# Exercise 2

## from Example Sheet 3

### Exercise 2.

One Fuchs and van de Graaf inequality.

1. Show that for two pure qubit states $$\psi$$ and $$\phi$$, we have that $D(\psi,\phi) = \sqrt{1 - F(\psi,\phi)^2}.$ where $$D$$ is the trace distance, and $$F$$ the fidelity, defined in the lectures.
2. Using this, show that for any two mixed qubit states $$\rho$$ and $$\sigma$$, $D(\rho,\sigma) \leq \sqrt{1- F(\rho,\sigma)^2}.$
1. For two pure states, we have $$F(\psi, \phi) = |\langle \psi|\phi \rangle|$$. We may write $| \phi \rangle = \cos (\theta) | \psi \rangle + \sin(\theta) | \psi^\perp \rangle$(1) for some vector $$| \psi^\perp \rangle$$ orthogonal to $$| \psi \rangle$$. In these terms, $$F(\psi, \phi) = |\cos \theta|$$. To calculate the trace distance, we want to simplify the form of $$\psi - \phi = | \psi \rangle\langle \psi | -| \phi \rangle\langle \phi |$$. Using (1), we find $\phi = \cos^2(\theta)\, \psi + \sin (\theta)\cos(\theta) | \psi^\perp \rangle\langle \psi | + \cos (\theta)\sin(\theta) | \psi \rangle\langle \psi^\perp | + \sin^2 (\theta) \, \psi^\perp.$ In the basis $$\{| \psi \rangle,| \psi^\perp \rangle\}$$, we find $\psi - \phi = \begin{pmatrix} 1 -\cos^2(\theta) & - \sin (\theta)\cos (\theta) \\ - \sin(\theta)\cos(\theta) & - \sin^2(\theta)\end{pmatrix}$ which has eigenvalues $$\pm |\sin\theta|$$. Thus, $\frac{1}{2}\|\psi - \phi\|_1 = |\sin\theta|.$ Since $$\sqrt{1- \cos^2(\theta)} = |\sin\theta|$$, we therefore have $D(\psi,\phi) = \sqrt{1- \cos^2(\theta)} = \sqrt{1- F(\psi,\phi)^2}.$ Remark.

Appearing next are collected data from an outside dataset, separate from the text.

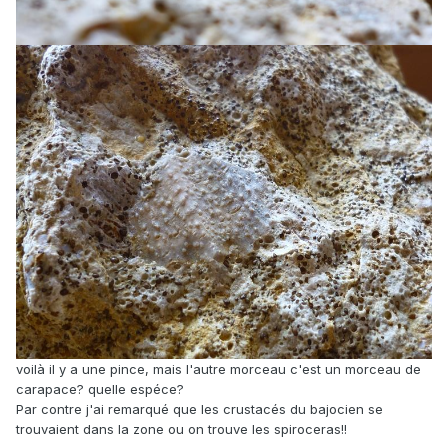
voilà il y a une pince, mais l'autre morceau c'est un morceau de
carapace? quelle espéce?
Par contre j'ai remarqué que les crustacés du bajocien se
trouvaient dans la zone ou on trouve les spiroceras!!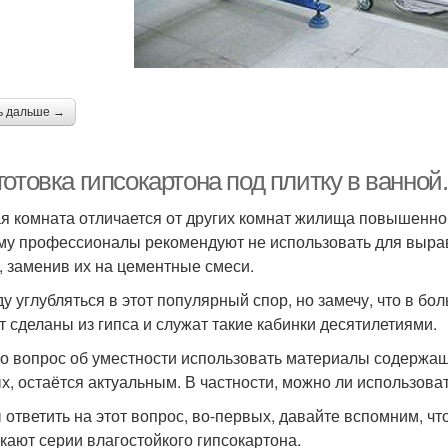
ь дальше →
отовка гипсокартона под плитку в ванной
я комната отличается от других комнат жилища повышенной
му профессионалы рекомендуют не использовать для выра
, заменив их на цементные смеси.
ду углубляться в этот популярный спор, но замечу, что в 
т сделаны из гипса и служат такие кабинки десятилетиями.
о вопрос об уместности использовать материалы содержащ
х, остаётся актуальным. В частности, можно ли использоват
 ответить на этот вопрос, во-первых, давайте вспомним, ч
кают серии влагостойкого гипсокартона.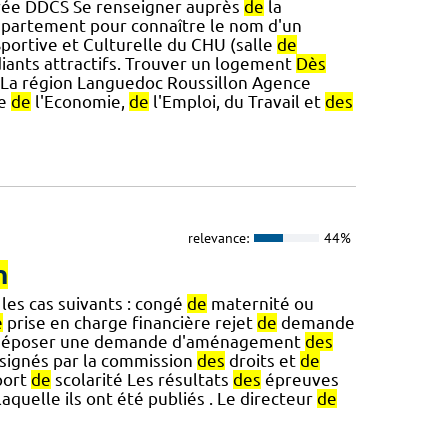
ée DDCS Se renseigner auprès
de
la
partement pour connaître le nom d'un
Sportive et Culturelle du CHU (salle
de
diants attractifs. Trouver un logement
Dès
 La région Languedoc Roussillon Agence
le
de
l'Economie,
de
l'Emploi, du Travail et
des
relevance:
44%
n
les cas suivants : congé
de
maternité ou
e
prise en charge financière rejet
de
demande
t déposer une demande d'aménagement
des
signés par la commission
des
droits et
de
port
de
scolarité Les résultats
des
épreuves
laquelle ils ont été publiés . Le directeur
de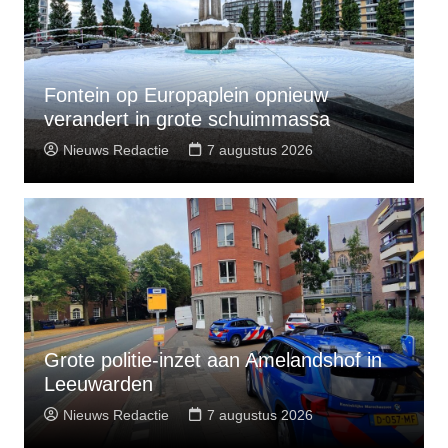
n opnieuw
Veel rookontwikkeling bij flatb
huimmassa
Leeuwarden
stus 2026
Nieuws Redactie
7 augustus 202
Grote politie-inzet aan Amelandshof in
Leeuwarden
Nieuws Redactie
7 augustus 2026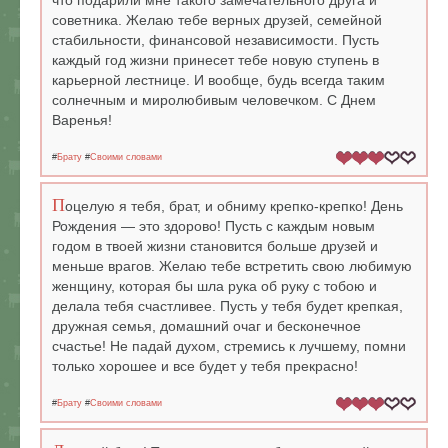
что подарили мне такого замечательного друга и
советника. Желаю тебе верных друзей, семейной
стабильности, финансовой независимости. Пусть
каждый год жизни принесет тебе новую ступень в
карьерной лестнице. И вообще, будь всегда таким
солнечным и миролюбивым человечком. С Днем
Варенья!
#
Брату
#
Своими словами
П
оцелую я тебя, брат, и обниму крепко-крепко! День
Рождения — это здорово! Пусть с каждым новым
годом в твоей жизни становится больше друзей и
меньше врагов. Желаю тебе встретить свою любимую
женщину, которая бы шла рука об руку с тобою и
делала тебя счастливее. Пусть у тебя будет крепкая,
дружная семья, домашний очаг и бесконечное
счастье! Не падай духом, стремись к лучшему, помни
только хорошее и все будет у тебя прекрасно!
#
Брату
#
Своими словами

In fact, this proof holds for qudits.
2. Let $$\rho = \rho_A$$ have purification $$\phi_{AR}$$ and $$\sigma = \sigma_A$$ have purification $$\psi_{AR}$$ such that $F(\rho_A,\sigma_A) = |\langle \phi_{AR}|\psi_{AR} \rangle|$ using Uhlmann’s theorem. Then $\frac{1}{2}\|\psi_{AR} - \phi_{AR}\|_1 = \sqrt{1 - F(\psi_{AR},\phi_{AR})} = \sqrt{1 - F(\rho_A,\sigma_A)}.$(2) Since the partial trace is a linear CPTP map, and therefore a quantum operation, we may use the monotonicity of the trace distance under quantum operations to find $\frac{1}{2}\|\psi_{AR} -\phi_{AR}\|_1 \geq \frac{1}{2}\|\rho_A-\sigma_A\|_1$ which concludes the proof by (2).